The uncertain, elastic line between “legitimate” and “illegitimate” violence appeared in the upper reaches of power. Early in the state-making process, many parties shared the right to use violence, its actual employment, or both at once. The long love-hate affair between aspiring state makers and pirates or bandits illustrates the division. “Behind piracy on the seas acted cities and city-states,” writes Fernand Braudel of the sixteenth century. “Behind banditry, that terrestrial piracy, appeared the continual aid of lords.”‘ In times of war, indeed, the managers of full-fledged states often commissioned privateers, hired sometime bandits to raid their enemies, and encouraged their regular troops to take booty. In royal service, soldiers and sailors were often expected to provide for themselves by preying on the civilian population: commandeering, raping, looting, taking prizes. When demobilized, they commonly continued the same practices, but without the same royal protection; demobilized ships became pirate vessels, demobilized troops bandits.

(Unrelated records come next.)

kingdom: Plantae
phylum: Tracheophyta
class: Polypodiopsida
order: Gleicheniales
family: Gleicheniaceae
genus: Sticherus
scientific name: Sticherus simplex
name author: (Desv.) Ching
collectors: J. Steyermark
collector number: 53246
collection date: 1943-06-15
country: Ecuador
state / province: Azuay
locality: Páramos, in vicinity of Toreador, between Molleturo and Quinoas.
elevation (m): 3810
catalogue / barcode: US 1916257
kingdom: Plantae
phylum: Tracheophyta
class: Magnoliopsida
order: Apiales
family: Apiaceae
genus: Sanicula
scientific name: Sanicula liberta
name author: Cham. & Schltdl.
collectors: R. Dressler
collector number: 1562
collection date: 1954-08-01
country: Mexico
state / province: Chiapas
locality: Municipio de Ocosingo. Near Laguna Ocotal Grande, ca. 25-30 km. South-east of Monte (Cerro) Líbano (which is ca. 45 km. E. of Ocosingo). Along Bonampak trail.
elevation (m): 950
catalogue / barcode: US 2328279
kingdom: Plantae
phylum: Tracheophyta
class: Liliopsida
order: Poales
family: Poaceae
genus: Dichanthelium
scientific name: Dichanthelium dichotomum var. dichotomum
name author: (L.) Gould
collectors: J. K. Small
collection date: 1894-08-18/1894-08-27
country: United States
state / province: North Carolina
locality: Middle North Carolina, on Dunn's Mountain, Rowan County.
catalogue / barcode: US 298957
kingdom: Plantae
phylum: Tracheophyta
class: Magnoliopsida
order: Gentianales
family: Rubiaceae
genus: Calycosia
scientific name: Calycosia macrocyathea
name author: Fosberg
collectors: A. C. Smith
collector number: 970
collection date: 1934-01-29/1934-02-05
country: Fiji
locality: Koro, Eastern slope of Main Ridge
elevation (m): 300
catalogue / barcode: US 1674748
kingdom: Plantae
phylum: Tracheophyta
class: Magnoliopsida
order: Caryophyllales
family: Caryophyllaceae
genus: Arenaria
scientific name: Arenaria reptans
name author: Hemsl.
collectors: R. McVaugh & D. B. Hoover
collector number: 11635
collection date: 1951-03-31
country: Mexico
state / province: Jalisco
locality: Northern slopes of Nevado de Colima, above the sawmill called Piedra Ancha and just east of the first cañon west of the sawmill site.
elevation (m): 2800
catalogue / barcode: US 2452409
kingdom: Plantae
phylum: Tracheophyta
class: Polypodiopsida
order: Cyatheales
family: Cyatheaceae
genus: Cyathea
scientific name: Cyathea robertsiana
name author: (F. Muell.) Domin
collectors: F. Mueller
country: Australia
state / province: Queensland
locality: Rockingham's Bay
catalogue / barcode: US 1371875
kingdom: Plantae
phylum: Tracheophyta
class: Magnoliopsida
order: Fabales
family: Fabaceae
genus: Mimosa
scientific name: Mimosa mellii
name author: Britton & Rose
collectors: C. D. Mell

It also worked the other way: A king’s best source of armed supporters was sometimes the world of outlaws. Robin Hood’s conversion to royal archer may be a myth, but the myth records a practice. The distinctions between “legitimate” and “illegitimate” users of violence came clear only very slowly, in the process during which the state’s armed forces became relatively unified and permanent.
The process of legitimation of state violence came, as Tilly argues above, slowly. What, according to Weber, are the different types of legitimacy that attended to this process?
*Charles Tilly, “Reflections on the History of European State-Making,” in Charles Tilly, ed., The Formation of National States in Western Europe (Princeton, N.J.: Princeton Univ. Press, 1975), p. 42.
**Tilly, Charles. “War Making and State Making as Organized Crime, ” in Evans, Rueschemeyer and Skocpol, ed., Brining the State Back in (Cambridge: Cambridge University Press, 1985), p.172-173.
***Elias, Norbert. The Civilizing Process (Oxford: Blackwell), 1993.